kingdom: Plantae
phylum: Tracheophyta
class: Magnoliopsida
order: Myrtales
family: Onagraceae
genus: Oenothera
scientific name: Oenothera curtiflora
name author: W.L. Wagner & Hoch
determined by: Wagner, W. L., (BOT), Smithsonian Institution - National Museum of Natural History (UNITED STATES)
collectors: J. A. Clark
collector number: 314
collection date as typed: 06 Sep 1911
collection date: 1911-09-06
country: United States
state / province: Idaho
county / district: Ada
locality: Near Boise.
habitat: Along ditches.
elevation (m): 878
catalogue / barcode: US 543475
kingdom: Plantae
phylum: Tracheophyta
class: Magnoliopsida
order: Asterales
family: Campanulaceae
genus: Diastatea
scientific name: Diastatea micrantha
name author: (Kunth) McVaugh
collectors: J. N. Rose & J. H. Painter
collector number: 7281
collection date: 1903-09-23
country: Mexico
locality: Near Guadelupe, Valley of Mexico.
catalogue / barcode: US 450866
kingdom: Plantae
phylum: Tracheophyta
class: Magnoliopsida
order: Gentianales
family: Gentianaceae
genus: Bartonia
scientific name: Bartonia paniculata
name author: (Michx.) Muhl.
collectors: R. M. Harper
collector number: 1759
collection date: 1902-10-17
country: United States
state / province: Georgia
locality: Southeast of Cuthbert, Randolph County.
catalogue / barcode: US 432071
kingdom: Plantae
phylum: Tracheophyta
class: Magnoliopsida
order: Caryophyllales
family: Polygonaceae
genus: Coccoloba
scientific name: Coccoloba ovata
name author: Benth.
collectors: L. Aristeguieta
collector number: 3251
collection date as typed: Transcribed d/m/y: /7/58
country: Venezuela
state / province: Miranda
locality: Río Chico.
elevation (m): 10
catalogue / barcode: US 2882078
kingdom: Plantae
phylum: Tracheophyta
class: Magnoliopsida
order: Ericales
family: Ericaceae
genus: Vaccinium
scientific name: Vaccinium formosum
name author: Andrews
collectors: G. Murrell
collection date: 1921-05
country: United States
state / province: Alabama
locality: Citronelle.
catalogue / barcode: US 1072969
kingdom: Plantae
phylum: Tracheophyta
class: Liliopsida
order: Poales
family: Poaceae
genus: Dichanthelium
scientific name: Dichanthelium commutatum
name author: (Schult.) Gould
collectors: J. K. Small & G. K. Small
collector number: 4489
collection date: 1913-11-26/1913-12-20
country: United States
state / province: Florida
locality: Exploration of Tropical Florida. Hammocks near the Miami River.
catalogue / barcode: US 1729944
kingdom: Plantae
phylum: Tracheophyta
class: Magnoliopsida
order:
....
§ Instruction
Recast the data above as a numbered list without blank lines, starting from the line with "collection date: 1903-09-23" up to and including the line with "order: Poales".

§ Complete output
1. collection date: 1903-09-23
2. country: Mexico
3. locality: Near Guadelupe, Valley of Mexico.
4. catalogue / barcode: US 450866
5. kingdom: Plantae
6. phylum: Tracheophyta
7. class: Magnoliopsida
8. order: Gentianales
9. family: Gentianaceae
10. genus: Bartonia
11. scientific name: Bartonia paniculata
12. name author: (Michx.) Muhl.
13. collectors: R. M. Harper
14. collector number: 1759
15. collection date: 1902-10-17
16. country: United States
17. state / province: Georgia
18. locality: Southeast of Cuthbert, Randolph County.
19. catalogue / barcode: US 432071
20. kingdom: Plantae
21. phylum: Tracheophyta
22. class: Magnoliopsida
23. order: Caryophyllales
24. family: Polygonaceae
25. genus: Coccoloba
26. scientific name: Coccoloba ovata
27. name author: Benth.
28. collectors: L. Aristeguieta
29. collector number: 3251
30. collection date as typed: Transcribed d/m/y: /7/58
31. country: Venezuela
32. state / province: Miranda
33. locality: Río Chico.
34. elevation (m): 10
35. catalogue / barcode: US 2882078
36. kingdom: Plantae
37. phylum: Tracheophyta
38. class: Magnoliopsida
39. order: Ericales
40. family: Ericaceae
41. genus: Vaccinium
42. scientific name: Vaccinium formosum
43. name author: Andrews
44. collectors: G. Murrell
45. collection date: 1921-05
46. country: United States
47. state / province: Alabama
48. locality: Citronelle.
49. catalogue / barcode: US 1072969
50. kingdom: Plantae
51. phylum: Tracheophyta
52. class: Liliopsida
53. order: Poales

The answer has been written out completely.